I giudici romani mettono, sostanzialmente, la parola fine sulla vicenda giudiziaria che ha coinvolto in qualità di imputato il noto legale comasco. Con processo - e anche per lui condanna confermata - anche il costruttore Giovanni Dell’Oca, cliente di Ferrara. I due sono stati condannati definitivamente per il reato di simulazione fraudolenta di crediti nella bancarotta, mentre per entrambi la condanna di peculato - scrivono i giudici di Cassazione - va modificata in truffa e quindi anche la pena sarà rivista, verosimilmente al ribasso, visto che i due reati sono sanzionati diversamente.

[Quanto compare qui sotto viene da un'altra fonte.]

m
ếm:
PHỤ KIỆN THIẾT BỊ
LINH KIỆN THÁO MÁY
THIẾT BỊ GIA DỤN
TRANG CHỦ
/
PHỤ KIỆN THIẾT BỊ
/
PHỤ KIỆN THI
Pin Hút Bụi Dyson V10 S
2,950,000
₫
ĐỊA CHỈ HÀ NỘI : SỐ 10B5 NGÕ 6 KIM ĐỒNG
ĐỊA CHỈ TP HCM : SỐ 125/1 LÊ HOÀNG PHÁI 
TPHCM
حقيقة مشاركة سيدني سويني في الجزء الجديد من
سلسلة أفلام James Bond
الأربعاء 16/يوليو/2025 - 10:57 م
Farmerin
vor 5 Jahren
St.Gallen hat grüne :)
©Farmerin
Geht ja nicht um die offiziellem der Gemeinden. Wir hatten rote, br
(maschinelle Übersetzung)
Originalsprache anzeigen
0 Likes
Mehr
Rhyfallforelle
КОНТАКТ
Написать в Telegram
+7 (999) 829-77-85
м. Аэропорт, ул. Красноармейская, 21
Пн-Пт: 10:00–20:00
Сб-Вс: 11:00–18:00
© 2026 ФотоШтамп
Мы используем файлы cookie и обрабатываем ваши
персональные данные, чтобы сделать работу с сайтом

In buona sostanza i giudice della Cassazione hanno confermato, nei fatti, quanto aveva sostenuto il giudice che aveva emesso la condanna di primo grado, e cioè che la prestazione professionale dell’avvocato Ferrara nell’ambito dell’assistenza di due clienti per un fallimento, è stata «frutto di frode e non certo di esercizio del diritto di difesa».

L’accusa

Si tratta di un’inchiesta che affonda le sue radici a sei anni fa legata a questioni tecniche, ancorché sostanziali. Tutto nasce dal fallimento milionario della Al.Gi. Project di proprietà dei fratelli erbesi Alessandro e Gian Luca Pina. L’avvocato Ferrara, nell’ambito di quella procedura, aveva presentato insinuazione al passivo per conto di due suoi clienti, tra i quali anche il coimputato Dell’Oca. I clienti del legale comasco reclamavano, legittimamente, un credito di quasi 800mila euro nell’ambito di quel fallimento.

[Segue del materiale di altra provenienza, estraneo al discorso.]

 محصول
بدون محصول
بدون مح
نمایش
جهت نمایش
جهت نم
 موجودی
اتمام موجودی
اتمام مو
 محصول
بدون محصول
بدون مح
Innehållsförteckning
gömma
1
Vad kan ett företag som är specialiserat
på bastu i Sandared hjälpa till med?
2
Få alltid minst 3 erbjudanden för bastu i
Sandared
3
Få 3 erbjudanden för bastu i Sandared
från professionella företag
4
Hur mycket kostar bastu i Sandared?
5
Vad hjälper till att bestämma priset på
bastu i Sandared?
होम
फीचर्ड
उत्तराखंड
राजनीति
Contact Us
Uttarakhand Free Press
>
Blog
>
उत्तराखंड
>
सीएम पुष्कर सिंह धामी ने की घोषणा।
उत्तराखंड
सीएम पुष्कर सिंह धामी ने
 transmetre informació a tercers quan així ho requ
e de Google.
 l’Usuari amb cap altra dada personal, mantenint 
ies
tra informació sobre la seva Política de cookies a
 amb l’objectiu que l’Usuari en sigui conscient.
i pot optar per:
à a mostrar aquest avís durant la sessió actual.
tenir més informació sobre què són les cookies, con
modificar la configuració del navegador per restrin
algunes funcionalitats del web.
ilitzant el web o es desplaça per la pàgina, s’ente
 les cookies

La Procura di Como - il pubblico ministero titolare del fascicolo era Mariano Fadda - scoprì però che quei soldi in realtà erano già stati restituiti attraverso il pignoramento di un immobile in Svizzera. Nonostante questo l’avvocato ha rinunciato all’insinuazione al passivo del fallimento, garantendo per iscritto che «nulla è stato riscosso dalla società fallita né prima né dopo il fallimento né tantomeno in Svizzera». Un’affermazione “letteralmente” vera, visto che i soldi sarebbero arrivati direttamente da uno degli amministratori e non direttamente dalla società.

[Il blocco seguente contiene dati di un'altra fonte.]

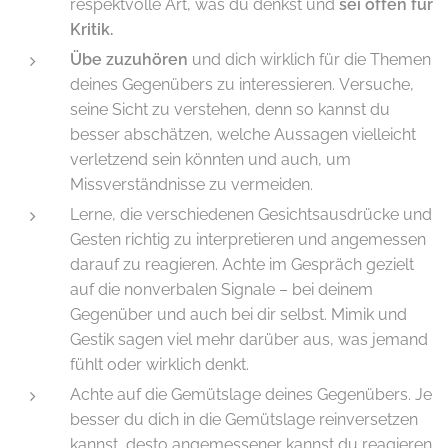
respektvolle Art, was du denkst und
sei offen für
Kritik.
Übe zuzuhören
und dich wirklich für die Themen
deines Gegenübers zu interessieren. Versuche,
seine Sicht zu verstehen, denn so kannst du
besser abschätzen, welche Aussagen vielleicht
verletzend sein könnten und auch, um
Missverständnisse zu vermeiden.
Lerne, die verschiedenen Gesichtsausdrücke und
Gesten richtig zu interpretieren und angemessen
darauf zu reagieren. Achte im Gespräch gezielt
auf die nonverbalen Signale – bei deinem
Gegenüber und auch bei dir selbst. Mimik und
Gestik sagen viel mehr darüber aus, was jemand
fühlt oder wirklich denkt.
Achte auf die Gemütslage deines Gegenübers. Je
besser du dich in die Gemütslage reinversetzen
kannst, desto angemessener kannst du reagieren.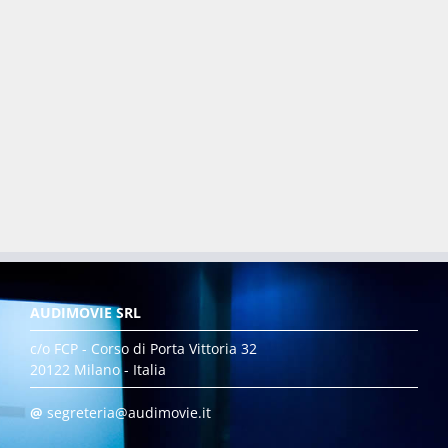
AUDIMOVIE SRL
c/o FCP - Corso di Porta Vittoria 32
20122 Milano - Italia
@
segreteria@audimovie.it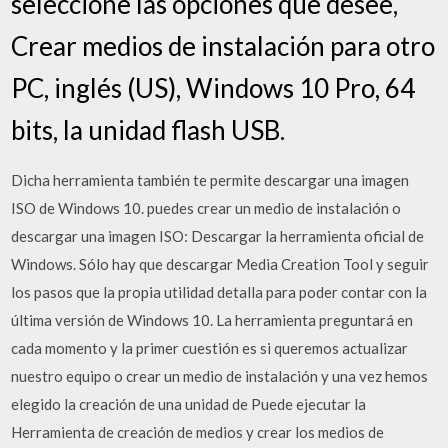
seleccione las opciones que desee,
Crear medios de instalación para otro
PC, inglés (US), Windows 10 Pro, 64
bits, la unidad flash USB.
Dicha herramienta también te permite descargar una imagen
ISO de Windows 10. puedes crear un medio de instalación o
descargar una imagen ISO: Descargar la herramienta oficial de
Windows. Sólo hay que descargar Media Creation Tool y seguir
los pasos que la propia utilidad detalla para poder contar con la
última versión de Windows 10. La herramienta preguntará en
cada momento y la primer cuestión es si queremos actualizar
nuestro equipo o crear un medio de instalación y una vez hemos
elegido la creación de una unidad de Puede ejecutar la
Herramienta de creación de medios y crear los medios de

Ciò che mise in allarme il curatore fallimentare prima e il giudice delegato poi è il fatto che lo stesso avvocato Ferrara avesse insistito con il fallimento perché gli assegni di liquidazione passassero da lui, piuttosto che finire direttamente ai clienti. Assegni che, prima di essere ammessi all’incasso, sono stati sequestrati dalla Procura di Como.

La sentenza

La Cassazione, nella sua sentenza, ha confermato la ricostruzione fatta dalla Procura - sfociata in due condanne in primo grado a 5 anni e 8 mesi per Ferrara e 4 anni a Dell’Oca, in secondo grado a 2 anni e 8 mesi per l’avvocato e due anni per il cliente - ma nella vicenda relativa ai soldi chiesti due volte ha ravvisato una truffa aggravata e non un peculato. Da qui il ricalcolo della pena che, come detto, sarà quasi sicuramente rivista al ribasso.